Over the last 12 hours, Tunisia’s most prominent domestic headline is the sentencing of former Justice Minister Noureddine Bhiri. Tunisian court rulings in the “fabricated passports and nationalities” case reportedly issued prison terms ranging from 11 to 30 years, with Bhiri and a former security official each receiving 20 years; other defendants were also sentenced in absentia. The coverage frames the case around allegations of facilitating travel using falsified documents tied to terrorism-related offences, while Bhiri and his defence team deny the accusations.
In parallel, Tunisia-related institutional and policy developments also featured in the same window. The Central Bank of Tunisia announced the introduction of a single national label (“TUNPAY”) to unify and promote mobile payments, aiming to strengthen user confidence and accelerate adoption across banks, the Post Office, and payment institutions. Separately, AFP reports that Tunisian authorities temporarily banned the local branch of Avocats Sans Frontières (ASF) for 30 days, describing it as a suspension that ASF says targets independent civil-society space; the article notes similar suspensions affecting other rights groups in recent months.
The same period also included Tunisia’s economic and international-facing updates. A report says Chinese group Taikang Electronics has chosen Tunisia for its first overseas production unit outside China, with an initial investment of about 40 million dinars and an expected creation of around 300 jobs, with output destined for export. Tourism coverage likewise pointed to continued recovery: cruise activity in 2025 rose by 22%, and the port of La Goulette is expected to welcome nearly 160,000 additional tourists by end-2026 via 34 cruises.
Beyond Tunisia-specific items, the last 12 hours were dominated by broader regional and global stories that still intersect with Tunisia’s public life—especially around the upcoming FIFA World Cup. Coverage included a detailed World Cup schedule for Africa’s teams (including Tunisia’s group matches against Sweden, Japan, and the Netherlands) and a separate piece on beIN SPORTS’ one-month countdown coverage for the tournament. There was also a World Cup-related consumer angle (ticket pricing and fan zones), plus a Tunisia-linked human-interest story about a woman seeking a visa to bring her Tunisian partner to the UK while she battles cancer.

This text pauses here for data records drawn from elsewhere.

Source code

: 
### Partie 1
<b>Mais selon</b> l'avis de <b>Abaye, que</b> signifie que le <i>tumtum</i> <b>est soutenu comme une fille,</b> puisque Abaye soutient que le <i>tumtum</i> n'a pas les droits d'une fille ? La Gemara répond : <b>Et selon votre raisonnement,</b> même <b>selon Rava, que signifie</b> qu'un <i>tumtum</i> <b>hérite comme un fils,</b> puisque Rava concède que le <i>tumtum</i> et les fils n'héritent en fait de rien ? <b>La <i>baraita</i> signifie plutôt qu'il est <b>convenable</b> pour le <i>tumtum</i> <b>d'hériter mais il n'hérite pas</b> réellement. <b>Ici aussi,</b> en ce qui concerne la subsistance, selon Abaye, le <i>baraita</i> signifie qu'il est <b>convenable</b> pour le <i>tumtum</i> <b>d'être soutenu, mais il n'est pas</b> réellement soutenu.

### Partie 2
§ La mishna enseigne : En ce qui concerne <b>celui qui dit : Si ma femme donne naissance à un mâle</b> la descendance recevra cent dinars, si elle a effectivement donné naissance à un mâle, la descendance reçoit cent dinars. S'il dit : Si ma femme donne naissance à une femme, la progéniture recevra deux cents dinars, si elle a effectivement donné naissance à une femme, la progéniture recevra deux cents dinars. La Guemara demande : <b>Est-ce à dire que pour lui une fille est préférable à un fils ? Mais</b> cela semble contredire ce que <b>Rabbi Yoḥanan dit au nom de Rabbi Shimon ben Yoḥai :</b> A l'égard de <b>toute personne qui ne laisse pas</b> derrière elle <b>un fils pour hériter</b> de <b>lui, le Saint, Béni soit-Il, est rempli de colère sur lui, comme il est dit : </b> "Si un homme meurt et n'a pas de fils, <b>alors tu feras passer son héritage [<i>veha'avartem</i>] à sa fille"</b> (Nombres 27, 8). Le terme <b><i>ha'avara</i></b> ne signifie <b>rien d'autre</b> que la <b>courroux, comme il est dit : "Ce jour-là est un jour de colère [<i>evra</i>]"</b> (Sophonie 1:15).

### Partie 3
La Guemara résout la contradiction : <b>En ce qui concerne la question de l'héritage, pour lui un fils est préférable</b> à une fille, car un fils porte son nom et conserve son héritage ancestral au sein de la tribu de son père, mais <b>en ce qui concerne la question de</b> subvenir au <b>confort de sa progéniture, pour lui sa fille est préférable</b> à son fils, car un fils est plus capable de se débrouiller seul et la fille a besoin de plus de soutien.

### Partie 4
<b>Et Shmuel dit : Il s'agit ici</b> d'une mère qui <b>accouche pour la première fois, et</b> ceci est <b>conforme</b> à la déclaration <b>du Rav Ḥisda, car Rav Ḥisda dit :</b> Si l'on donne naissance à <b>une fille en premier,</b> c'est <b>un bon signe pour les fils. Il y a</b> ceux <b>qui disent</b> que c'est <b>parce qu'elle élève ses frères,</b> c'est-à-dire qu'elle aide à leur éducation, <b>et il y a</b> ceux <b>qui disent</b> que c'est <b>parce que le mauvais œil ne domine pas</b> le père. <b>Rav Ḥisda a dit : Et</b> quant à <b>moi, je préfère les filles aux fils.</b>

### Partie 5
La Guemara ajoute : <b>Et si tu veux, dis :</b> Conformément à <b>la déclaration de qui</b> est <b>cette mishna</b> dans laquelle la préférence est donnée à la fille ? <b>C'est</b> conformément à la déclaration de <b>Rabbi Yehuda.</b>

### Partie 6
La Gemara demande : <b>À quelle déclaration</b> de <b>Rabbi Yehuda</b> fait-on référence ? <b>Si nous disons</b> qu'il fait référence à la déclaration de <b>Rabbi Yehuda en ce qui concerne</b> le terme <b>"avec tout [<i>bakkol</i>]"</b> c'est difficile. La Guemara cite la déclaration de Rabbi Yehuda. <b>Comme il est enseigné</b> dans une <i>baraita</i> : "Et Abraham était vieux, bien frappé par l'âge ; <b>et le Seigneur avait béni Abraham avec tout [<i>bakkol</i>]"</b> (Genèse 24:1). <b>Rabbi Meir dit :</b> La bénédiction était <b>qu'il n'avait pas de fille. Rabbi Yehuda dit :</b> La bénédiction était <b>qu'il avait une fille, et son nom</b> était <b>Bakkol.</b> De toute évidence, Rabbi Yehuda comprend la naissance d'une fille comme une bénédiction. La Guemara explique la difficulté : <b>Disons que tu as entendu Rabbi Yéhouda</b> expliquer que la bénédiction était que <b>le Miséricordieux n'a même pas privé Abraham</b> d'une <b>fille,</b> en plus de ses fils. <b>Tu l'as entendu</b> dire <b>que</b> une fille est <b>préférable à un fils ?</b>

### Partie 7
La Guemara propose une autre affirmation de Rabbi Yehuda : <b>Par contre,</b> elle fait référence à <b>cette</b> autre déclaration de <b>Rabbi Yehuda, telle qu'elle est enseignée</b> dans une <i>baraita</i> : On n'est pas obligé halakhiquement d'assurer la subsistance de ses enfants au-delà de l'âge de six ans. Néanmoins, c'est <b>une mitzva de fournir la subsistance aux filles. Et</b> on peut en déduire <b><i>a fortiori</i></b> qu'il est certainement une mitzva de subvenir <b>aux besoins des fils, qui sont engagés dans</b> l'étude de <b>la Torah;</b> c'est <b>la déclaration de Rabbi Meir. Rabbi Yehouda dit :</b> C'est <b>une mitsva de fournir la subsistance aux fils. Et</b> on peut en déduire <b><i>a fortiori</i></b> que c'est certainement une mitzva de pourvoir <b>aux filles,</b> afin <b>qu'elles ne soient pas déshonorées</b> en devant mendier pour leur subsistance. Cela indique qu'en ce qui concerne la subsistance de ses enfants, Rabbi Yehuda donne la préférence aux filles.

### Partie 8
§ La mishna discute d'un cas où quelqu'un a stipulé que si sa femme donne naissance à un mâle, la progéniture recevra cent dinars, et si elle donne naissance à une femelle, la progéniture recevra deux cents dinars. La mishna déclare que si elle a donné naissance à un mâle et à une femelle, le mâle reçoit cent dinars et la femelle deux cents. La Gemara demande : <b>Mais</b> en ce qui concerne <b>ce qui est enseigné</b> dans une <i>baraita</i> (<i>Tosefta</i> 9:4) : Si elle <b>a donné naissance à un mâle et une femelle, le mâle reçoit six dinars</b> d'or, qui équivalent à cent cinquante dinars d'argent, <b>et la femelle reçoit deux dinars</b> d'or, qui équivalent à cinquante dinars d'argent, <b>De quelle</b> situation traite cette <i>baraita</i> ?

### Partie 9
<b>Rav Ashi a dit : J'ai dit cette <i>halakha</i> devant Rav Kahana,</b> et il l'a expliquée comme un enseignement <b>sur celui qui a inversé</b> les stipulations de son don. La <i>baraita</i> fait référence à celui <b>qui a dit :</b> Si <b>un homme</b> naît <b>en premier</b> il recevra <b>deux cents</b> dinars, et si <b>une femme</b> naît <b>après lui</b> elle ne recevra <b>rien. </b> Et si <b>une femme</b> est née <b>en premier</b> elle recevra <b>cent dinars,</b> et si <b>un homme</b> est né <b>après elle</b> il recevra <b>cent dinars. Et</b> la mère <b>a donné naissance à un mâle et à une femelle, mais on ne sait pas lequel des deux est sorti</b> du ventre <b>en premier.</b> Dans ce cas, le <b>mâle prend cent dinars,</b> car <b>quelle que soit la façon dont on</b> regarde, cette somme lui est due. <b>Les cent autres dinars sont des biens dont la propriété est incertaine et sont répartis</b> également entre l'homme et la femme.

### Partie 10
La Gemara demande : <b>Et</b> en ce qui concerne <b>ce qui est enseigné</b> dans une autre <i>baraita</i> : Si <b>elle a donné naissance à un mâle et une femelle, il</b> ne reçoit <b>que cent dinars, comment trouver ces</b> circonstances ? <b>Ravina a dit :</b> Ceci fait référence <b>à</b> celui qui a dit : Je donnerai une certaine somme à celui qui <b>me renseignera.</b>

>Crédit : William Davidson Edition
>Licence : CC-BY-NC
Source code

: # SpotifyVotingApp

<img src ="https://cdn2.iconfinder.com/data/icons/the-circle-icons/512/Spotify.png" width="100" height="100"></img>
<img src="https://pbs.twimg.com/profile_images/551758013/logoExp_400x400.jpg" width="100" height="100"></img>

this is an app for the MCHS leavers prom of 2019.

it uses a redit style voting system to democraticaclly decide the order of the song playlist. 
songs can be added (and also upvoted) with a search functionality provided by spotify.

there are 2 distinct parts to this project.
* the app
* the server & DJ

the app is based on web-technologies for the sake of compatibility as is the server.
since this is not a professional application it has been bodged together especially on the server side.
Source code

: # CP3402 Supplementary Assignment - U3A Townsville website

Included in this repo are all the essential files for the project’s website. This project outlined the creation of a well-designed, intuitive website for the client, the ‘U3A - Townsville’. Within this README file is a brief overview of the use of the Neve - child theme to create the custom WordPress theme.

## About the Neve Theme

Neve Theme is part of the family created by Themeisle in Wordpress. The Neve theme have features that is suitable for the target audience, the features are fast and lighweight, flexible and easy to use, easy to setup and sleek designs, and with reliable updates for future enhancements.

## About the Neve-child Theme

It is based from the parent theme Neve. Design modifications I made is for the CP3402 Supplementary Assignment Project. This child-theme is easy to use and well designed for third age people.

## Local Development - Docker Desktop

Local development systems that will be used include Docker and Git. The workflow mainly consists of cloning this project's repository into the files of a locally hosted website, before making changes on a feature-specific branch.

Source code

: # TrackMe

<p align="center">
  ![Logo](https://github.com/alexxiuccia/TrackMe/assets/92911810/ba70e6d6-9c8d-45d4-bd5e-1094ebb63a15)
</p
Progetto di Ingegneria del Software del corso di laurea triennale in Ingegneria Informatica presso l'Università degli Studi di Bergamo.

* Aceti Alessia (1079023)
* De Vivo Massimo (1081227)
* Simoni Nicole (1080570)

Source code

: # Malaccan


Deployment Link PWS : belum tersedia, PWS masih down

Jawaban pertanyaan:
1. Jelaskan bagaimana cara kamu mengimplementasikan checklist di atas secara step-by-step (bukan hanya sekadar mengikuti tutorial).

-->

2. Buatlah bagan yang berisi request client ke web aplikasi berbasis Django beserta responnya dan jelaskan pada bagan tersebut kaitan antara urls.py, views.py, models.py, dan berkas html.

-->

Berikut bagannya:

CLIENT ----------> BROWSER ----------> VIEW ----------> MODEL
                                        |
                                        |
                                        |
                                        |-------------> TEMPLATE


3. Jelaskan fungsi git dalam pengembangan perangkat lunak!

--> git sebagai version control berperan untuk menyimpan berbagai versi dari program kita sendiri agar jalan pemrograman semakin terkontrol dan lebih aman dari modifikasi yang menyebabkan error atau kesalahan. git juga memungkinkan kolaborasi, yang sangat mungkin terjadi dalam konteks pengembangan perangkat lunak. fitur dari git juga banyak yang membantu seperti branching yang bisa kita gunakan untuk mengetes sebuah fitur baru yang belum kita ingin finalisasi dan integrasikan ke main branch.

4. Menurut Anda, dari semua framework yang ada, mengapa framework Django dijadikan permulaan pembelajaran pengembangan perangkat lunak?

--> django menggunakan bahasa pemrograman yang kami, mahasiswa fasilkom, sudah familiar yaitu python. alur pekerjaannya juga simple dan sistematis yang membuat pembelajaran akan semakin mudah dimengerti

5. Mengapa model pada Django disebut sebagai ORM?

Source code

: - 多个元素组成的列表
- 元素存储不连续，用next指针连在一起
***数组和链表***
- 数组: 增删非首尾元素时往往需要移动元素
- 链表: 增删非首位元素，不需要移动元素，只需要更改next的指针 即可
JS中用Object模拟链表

Older articles in the 7-day range provide continuity on Tunisia’s legal and governance environment and on Tunisia–China economic ties. They include earlier reporting on Tunisia’s temporary bans of rights groups and on Tunisia’s broader push toward digital payments and financial modernization, as well as analysis of Tunisia’s trade relationship with China and the impact of a customs agreement on export/import patterns. However, the most recent evidence is strongest for the Bhiri sentencing, the TUNPAY mobile payments label, ASF’s suspension, and Taikang’s Tunisia production decision—these are the clearest “new” developments in the last 12 hours.